Participantes conferem caderno de questões no dia das provas de exatas do Enem, em Brasília - Luis Fortes/MEC
Participantes conferem caderno de questões no dia das provas de exatas do Enem, em Brasília Imagem: Luis Fortes/MEC

Mirthyani Bezerra

Do UOL, em São Paulo

02/04/2019 10h18

O anúncio de falência da gráfica RR Donnelley, que imprime as provas do Enem (Exame Nacional do Ensino Médio), não vai atrasar o cronograma de aplicação das provas deste ano, garantiu o Inep em nota divulgada na manhã de hoje. A autarquia responsável pela aplicação do exame, marcado para os dias 3 e 10 de novembro, informou que "as etapas para a aplicação do Enem 2019 transcorrem normalmente e que o cronograma está mantido".

"Em relação à falência da gráfica contratada para a diagramação e impressão dos cadernos de prova da edição deste ano do Enem, existem alternativas seguras sendo avaliadas", diz a nota sem entrar em detalhes.

O UOL enviou uma série de questionamentos ao Inep sobre quais gráficas estão sendo contatadas para executar o serviço, se a autarquia fará uma contratação emergencial (sem licitação) e se a RR Donnelley já havia iniciado a impressão dos cadernos, mas ainda não obteve resposta.

O MEC (Ministério da Educação) vive uma crise causada por disputas internas, que resultou em ao menos 15 exonerações. O próprio Inep está sem presidente desde a semana passada, quando Marcus Vinicius Rodrigues foi exonerado do cargo, um dia depois de cancelar a avaliação federal de alfabetização.

Logística complexa dificulta substituição de gráfica

A logística das provas do Enem é um trabalho complexo. No ano passado, a RR Donnelley imprimiu 11 milhões de cadernos de questões para aplicação do exame, além de 50 itens de material administrativo necessários para a aplicação das provas.

As provas são impressas durante dois meses e demandam um volume de 50 toneladas de papel por dia.
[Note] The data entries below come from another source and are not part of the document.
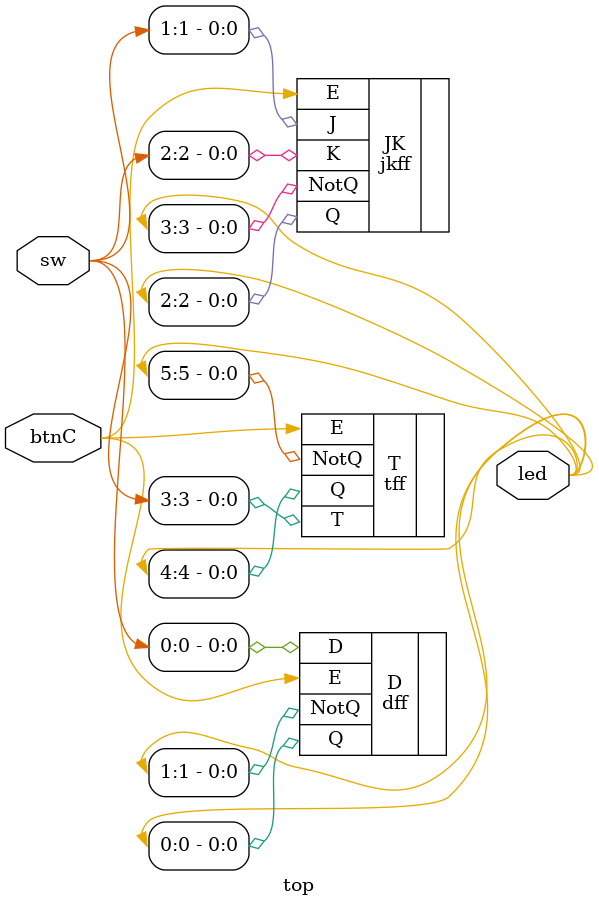
<source format=v>
module top (
    input [3:0] sw,
    input btnC,
    output [5:0] led
);

    dff D (
        .D(sw[0]),
        .E(btnC),
        .Q(led[0]),
        .NotQ(led[1])
    );
    
    jkff JK (
        .J(sw[1]),
        .K(sw[2]),
        .E(btnC),
        .Q(led[2]),
        .NotQ(led[3])
    );
    
    tff T (
        .T(sw[3]),
        .E(btnC),
        .Q(led[4]),
        .NotQ(led[5])
    );

endmodule
</source>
O trabalho é executado por mais de 600 funcionários, contratados em um formato diferenciado de seleção, devido a segurança requerida na produção do material.

Em outras palavras, não é qualquer gráfica que está apta a produzir um exame do tamanho do Enem, que no ano passado recebeu 6,8 milhões de inscrições, sendo o segundo maior do mundo de acesso ao ensino superior.

Segundo a Abigraf (Associação Brasileira da Indústria Gráfica), a RR Donnelley não é a única empresa capaz de atender às demandas do Inep, mas o número de companhias aptas não passam de cinco no Brasil.

Na edição do ano passado, os cadernos e material de aplicação estavam prontos para começarem a ser distribuídos para os estados no dia 29 de setembro. O trabalho é realizado desde 2009 pelos Correios, que possuem 8.000 rotas de transporte para distribuição das provas do Enem, com escolta das Forças Armadas.

Antes da aplicação do exame, todas as provas ficam em um local seguro de armazenamento.

Falência

O pedido de falência da RR Donnelley foi protocolado no domingo (31) na 1ª Vara Cível de Osasco. Em comunicado, a empresa afirma que "entre os fatores que levaram o grupo a tomar esta medida estão as atuais condições de mercado na indústria gráfica e editorial tradicional, que estão difíceis em toda parte, mas especialmente no Brasil".

A gráfica é uma subsidiária (um tipo de subdivisão dentro da empresa, encarregada de tarefas específicas em seu ramo de atividade) de uma companhia norte-americana de grande porte, centenária, que registrou faturamento de quase US$ 7 bilhões no ano passado.

No Brasil, a decretação da falência acontece para não "contaminar" os negócios da matriz, segundo reportagem do Estado de S. Paulo.